My mom and her sister were married within six months of each other and, because money was tight, they agreed to share a wedding dress. My mom got married first and, after her sister got married, asked if she could keep the dress at her house to make sure it stayed nice. The dress never made its way back to my mom, and she found out a year later that it was destroyed in a basement flood.

If you had asked my mom if she wanted a replacement dress — a copy of the original, but not the one she had worn — she would have said no. It wasn’t the gown itself that was irreplaceable, but the love, memories, people, and story behind it.

God sees us the same way: irreplaceable.

He sees our lives as unique and precious, and He’s not looking to start over. I love this quote from Pastor Scotty Smith:

“God’s name is Redeemer, not Re-doer. Jesus is making all things new, not all new things.”

God loves you and your one and only life. He created you with intention and gave you special gifts and talents. When He sees you, He doesn’t want to throw everything away and start over. He wants to work within your life, showing you Himself, and weaving the threads of your life into something beautiful. Nothing is beyond His redemption. I find this kind of love to be overwhelming in both its magnitude and specificity.

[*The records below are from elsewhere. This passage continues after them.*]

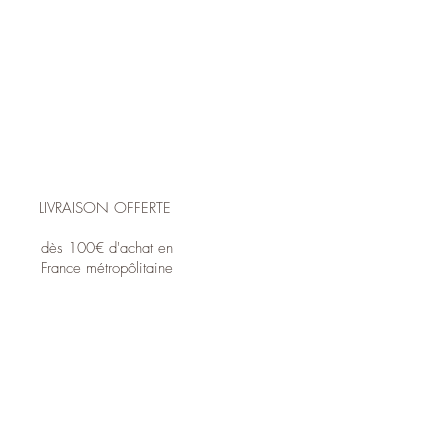
LIVRAISON OFFERTE
dès 100€ d'achat en
France métropôlitaine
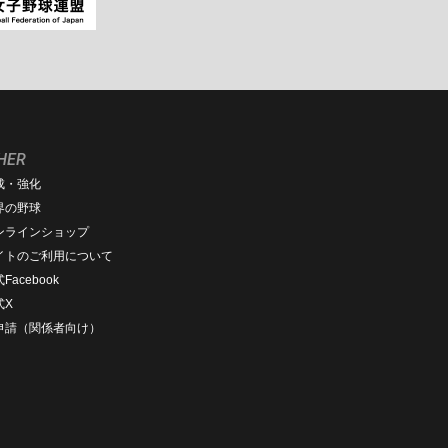
HER
成・強化
界の野球
ンラインショップ
イトのご利用について
Facebook
式X
D申請（関係者向け）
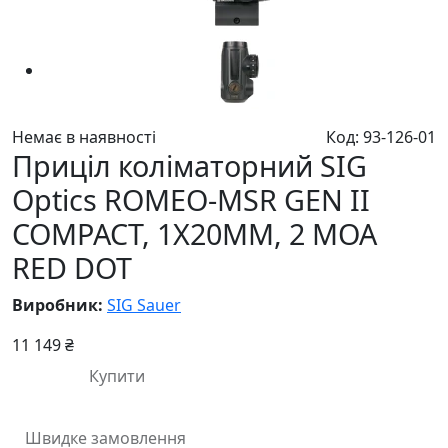
Немає в наявності
Код: 93-126-01
Приціл коліматорний SIG
Optics ROMEO-MSR GEN II
COMPACT, 1X20MM, 2 MOA
RED DOT
Виробник:
SIG Sauer
11 149 ₴
Купити
Швидке замовлення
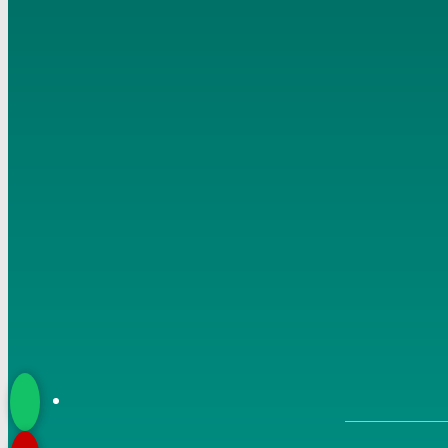
6
سلسلة آيات الأحكام تتمة أبواب الكفاءات في النكاح لفضيلة
الشيخ مصطفى العدوي
7
سلسلة آيات الأحكام – باب النكاح – الاية 22 سورة النساء
لفضيلة الشيخ مصطفى العدوي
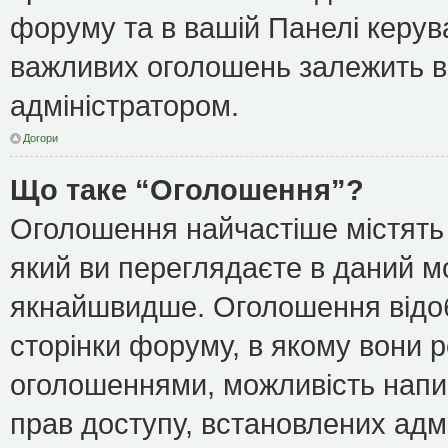
форуму та в вашій Панелі керу
важливих оголошень залежить ві
адміністратором.
Догори
Що таке “Оголошення”?
Оголошення найчастіше містять
який ви переглядаєте в даний мо
якнайшвидше. Оголошення відоб
сторінки форуму, в якому вони р
оголошеннями, можливість напи
прав доступу, встановлених адм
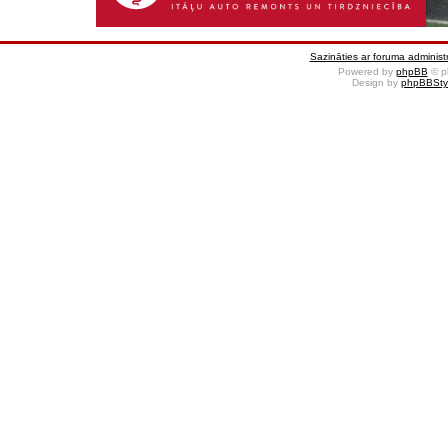
Sazināties ar foruma administr
Powered by
phpBB
© p
Design by
phpBBSty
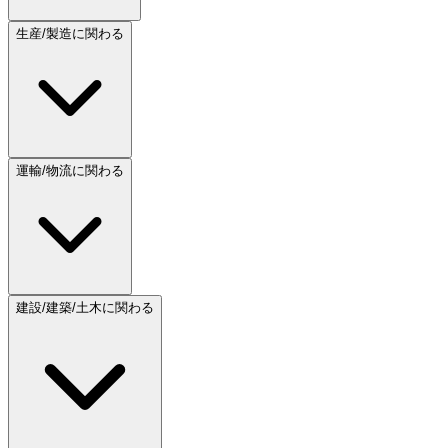
生産/製造に関わる
運輸/物流に関わる
建設/建築/土木に関わる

Author and theologian Dallas Willard has said that it is a wrong thought that God is too great to be bothered by the small details of our lives. Instead, he says, it’s the very greatness of God that allows Him to be aware of and care for every aspect of our lives. Nothing is too small for God’s loving care. Surrender both the big and little parts of your life to God in prayer, knowing that, in His great love, God will continue to make all things new.